Characterisation of the binding mode of 22 (CLAS-106) was achieved by solving the crystal structure in complex with BRD4 (Fig. 4c). The crystal structure of the BRD4 complex was determined at 1.8Å resolution and, as expected, 22 was observed to interact with the KAc recognition site. The oxygen of the isoxazole moiety forms a hydrogen bond with the conserved Asn-140, and a conserved water mediated a hydrogen bond between the nitrogen of the isoxazole and Tyr-97. The pyrazole core is sandwiched between the Pro-82 of the WPF shelf and Leu-92 of the ZA-loop, with a key hydrogen bond formed between a conserved structural water and the main chain of Pro-86 and Gln-85 of the ZA-loop. The extended pyrazole core, a product of cycle 2 synthesis, is further stabilised through additional water mediated hydrogen bonding network involving the main chain of Asp-86. This provides an explanation for the synergistic increase in potency from the combination of the pyrazole and alanine, in that it provides a unique relative orientation of the three critical groups to form complementary hydrogen bonds to the two adjacent structural water molecules.

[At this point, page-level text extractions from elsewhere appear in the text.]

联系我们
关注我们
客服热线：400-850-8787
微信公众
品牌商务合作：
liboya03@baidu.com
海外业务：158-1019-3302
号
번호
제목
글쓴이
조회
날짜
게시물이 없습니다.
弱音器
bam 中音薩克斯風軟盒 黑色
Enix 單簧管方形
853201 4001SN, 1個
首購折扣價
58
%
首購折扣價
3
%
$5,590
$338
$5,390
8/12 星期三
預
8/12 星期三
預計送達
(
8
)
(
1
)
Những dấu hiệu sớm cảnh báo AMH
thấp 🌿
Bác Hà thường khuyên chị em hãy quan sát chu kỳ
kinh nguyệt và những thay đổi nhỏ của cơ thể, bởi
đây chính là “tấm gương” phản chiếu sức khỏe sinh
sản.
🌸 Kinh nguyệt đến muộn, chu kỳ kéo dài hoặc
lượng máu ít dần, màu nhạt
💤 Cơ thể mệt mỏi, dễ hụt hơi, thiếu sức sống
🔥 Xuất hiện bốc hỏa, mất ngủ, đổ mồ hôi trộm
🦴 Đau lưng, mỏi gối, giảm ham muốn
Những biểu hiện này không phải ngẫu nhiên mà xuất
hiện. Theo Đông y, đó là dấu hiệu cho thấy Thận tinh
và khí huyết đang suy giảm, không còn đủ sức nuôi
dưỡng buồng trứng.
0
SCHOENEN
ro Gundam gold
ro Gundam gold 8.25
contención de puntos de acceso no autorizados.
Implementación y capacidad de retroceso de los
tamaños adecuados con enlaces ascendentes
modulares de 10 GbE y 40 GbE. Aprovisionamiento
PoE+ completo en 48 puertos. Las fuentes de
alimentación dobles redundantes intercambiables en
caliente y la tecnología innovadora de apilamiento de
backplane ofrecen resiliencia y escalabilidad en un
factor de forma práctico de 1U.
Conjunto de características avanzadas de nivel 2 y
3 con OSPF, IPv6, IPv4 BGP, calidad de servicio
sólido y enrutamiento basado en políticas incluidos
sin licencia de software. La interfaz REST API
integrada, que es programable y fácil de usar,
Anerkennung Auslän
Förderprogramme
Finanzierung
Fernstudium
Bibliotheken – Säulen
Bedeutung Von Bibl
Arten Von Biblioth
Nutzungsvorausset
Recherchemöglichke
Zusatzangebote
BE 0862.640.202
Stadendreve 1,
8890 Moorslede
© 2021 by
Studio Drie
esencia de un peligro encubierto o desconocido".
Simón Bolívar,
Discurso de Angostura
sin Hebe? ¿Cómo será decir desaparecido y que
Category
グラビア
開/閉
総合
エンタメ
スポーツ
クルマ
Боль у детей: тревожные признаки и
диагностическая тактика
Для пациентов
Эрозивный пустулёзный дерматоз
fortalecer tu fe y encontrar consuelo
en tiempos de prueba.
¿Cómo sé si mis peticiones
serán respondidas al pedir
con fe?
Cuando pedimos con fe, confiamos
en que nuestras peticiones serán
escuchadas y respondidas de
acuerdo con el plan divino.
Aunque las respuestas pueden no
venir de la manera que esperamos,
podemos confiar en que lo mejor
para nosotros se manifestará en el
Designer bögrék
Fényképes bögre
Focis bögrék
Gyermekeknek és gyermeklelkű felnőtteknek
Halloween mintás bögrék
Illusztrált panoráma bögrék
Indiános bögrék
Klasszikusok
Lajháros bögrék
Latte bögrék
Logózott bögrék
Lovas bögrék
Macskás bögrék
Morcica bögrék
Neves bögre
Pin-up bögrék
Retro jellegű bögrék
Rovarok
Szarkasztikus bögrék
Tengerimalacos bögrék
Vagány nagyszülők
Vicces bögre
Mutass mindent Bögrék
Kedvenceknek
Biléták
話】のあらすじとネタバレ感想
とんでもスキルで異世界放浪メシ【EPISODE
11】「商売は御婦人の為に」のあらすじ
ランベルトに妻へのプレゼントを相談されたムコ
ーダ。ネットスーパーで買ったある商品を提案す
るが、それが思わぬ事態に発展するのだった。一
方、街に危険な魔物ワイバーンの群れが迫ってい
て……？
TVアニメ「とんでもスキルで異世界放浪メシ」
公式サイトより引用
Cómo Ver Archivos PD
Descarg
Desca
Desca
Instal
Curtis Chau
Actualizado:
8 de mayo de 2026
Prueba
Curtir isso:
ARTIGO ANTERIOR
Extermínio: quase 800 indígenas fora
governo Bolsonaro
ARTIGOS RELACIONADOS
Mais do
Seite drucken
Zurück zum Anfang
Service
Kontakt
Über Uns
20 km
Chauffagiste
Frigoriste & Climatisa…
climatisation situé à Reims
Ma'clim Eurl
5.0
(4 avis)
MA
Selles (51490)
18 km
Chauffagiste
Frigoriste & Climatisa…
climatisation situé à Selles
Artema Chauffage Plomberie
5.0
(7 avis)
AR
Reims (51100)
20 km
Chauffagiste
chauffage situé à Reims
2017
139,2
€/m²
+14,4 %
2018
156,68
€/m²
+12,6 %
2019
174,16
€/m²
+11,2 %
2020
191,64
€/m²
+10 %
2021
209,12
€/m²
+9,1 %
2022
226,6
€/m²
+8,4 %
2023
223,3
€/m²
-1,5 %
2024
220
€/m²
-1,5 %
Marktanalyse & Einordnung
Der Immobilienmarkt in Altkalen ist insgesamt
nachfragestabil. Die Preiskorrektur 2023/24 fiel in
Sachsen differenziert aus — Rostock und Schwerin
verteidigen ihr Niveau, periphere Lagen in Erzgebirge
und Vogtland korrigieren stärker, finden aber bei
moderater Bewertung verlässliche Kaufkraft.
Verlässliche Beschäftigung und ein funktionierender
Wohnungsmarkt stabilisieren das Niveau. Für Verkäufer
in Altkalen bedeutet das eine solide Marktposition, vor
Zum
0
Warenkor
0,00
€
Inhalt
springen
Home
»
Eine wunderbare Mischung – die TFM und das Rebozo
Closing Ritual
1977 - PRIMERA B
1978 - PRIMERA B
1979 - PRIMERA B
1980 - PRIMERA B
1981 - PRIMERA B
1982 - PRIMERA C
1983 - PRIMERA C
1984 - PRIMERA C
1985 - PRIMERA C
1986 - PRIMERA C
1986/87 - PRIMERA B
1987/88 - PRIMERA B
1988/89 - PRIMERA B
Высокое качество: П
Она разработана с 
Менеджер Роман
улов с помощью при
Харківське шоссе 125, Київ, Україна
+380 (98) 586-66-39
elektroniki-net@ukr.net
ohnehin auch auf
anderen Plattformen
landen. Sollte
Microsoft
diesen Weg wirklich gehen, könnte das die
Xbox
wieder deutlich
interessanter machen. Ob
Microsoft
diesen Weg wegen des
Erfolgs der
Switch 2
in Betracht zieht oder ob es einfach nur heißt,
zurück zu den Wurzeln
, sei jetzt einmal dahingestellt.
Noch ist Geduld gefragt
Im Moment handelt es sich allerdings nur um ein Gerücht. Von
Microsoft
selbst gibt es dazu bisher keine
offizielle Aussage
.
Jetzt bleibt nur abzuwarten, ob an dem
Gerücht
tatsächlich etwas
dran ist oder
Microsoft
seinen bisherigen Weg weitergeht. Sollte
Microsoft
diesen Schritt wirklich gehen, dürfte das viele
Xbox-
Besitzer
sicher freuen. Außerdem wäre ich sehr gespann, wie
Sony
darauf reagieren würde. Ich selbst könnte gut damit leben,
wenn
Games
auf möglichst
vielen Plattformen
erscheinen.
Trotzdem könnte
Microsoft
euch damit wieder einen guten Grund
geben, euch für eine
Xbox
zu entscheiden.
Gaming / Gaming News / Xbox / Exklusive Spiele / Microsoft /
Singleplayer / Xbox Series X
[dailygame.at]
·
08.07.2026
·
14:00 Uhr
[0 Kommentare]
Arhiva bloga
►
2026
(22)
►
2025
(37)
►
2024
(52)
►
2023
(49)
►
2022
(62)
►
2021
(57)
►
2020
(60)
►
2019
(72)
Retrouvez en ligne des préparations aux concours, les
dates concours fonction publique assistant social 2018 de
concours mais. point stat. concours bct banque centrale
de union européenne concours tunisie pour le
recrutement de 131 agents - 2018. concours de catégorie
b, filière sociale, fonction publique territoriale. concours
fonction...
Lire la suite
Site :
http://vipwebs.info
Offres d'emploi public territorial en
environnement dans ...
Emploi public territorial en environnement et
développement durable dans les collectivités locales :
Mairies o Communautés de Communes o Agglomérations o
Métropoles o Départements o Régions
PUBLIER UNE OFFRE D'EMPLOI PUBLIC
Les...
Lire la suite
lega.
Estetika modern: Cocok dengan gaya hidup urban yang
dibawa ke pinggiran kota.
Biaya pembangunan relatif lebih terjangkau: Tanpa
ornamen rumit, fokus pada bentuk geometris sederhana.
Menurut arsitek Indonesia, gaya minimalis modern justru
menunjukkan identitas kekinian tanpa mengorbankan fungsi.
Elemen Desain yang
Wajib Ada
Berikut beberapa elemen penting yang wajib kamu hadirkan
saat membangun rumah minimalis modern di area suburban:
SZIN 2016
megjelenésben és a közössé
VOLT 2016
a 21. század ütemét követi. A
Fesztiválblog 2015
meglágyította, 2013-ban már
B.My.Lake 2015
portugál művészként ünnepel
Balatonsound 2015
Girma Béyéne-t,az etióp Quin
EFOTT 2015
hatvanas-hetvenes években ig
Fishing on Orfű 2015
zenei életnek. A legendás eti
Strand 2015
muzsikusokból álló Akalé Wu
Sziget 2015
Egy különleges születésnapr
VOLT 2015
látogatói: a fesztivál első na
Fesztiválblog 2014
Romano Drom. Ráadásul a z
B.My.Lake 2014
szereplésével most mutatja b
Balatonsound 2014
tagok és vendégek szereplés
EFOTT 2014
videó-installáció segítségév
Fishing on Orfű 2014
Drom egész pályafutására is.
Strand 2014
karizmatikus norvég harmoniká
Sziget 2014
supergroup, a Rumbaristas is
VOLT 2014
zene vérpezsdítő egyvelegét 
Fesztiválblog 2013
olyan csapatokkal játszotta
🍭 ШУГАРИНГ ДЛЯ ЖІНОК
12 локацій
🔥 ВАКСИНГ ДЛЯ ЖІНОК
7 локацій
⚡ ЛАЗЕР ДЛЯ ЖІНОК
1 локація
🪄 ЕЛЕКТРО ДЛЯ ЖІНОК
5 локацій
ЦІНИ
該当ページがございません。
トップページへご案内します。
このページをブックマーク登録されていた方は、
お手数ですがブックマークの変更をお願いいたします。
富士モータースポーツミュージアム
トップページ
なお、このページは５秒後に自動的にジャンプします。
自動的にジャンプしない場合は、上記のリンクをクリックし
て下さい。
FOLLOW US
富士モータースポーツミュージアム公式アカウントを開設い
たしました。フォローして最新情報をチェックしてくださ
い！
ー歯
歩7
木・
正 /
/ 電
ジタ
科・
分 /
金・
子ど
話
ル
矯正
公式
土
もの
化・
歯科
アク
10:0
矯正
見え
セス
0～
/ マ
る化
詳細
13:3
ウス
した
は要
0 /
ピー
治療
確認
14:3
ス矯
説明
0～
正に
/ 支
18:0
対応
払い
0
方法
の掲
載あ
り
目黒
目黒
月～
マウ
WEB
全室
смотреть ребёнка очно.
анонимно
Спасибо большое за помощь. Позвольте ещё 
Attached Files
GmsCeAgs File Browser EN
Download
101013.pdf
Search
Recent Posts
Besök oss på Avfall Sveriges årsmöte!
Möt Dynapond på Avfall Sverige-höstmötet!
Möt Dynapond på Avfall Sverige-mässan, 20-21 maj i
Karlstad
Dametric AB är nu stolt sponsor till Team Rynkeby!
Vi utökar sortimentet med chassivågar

ADME and cellular pharmacology of 22
To confirm the activity of 22 in a cellular context, human multiple myeloma MM.1S cells were treated with compound. Consistent with the high polarity of the compound, and hence expected low permeability and significant efflux, cells required permeabilization with digitonin to show activity. In the presence of digitonin, 22 showed downregulation of c-Myc, an established downstream pharmacodynamic marker of BRD4 inhibition16 at a concentration of 30 µM (Fig. 4d). A more lipophilic, cell permeable analogue 25 (benzyl amide derivative) showed downregulation of c-Myc in a concentration dependent manner in both the presence and absence of digitonin.
The LogD value for compound 22 was 0.90, thus a lipophilic ligand efficiency of 6.4, which is consistent with a high quality lead compound (Fig. 4e).17 It had high solubility and low in vitro clearance in human and rat microsomes and hepatocytes. As expected, and consistent with the cellular activity, permeability in MDCK cell was low without evidence of MDR1-mediated efflux. Overall, compound 22 is a high quality technical profile with scope for facile further optimisation.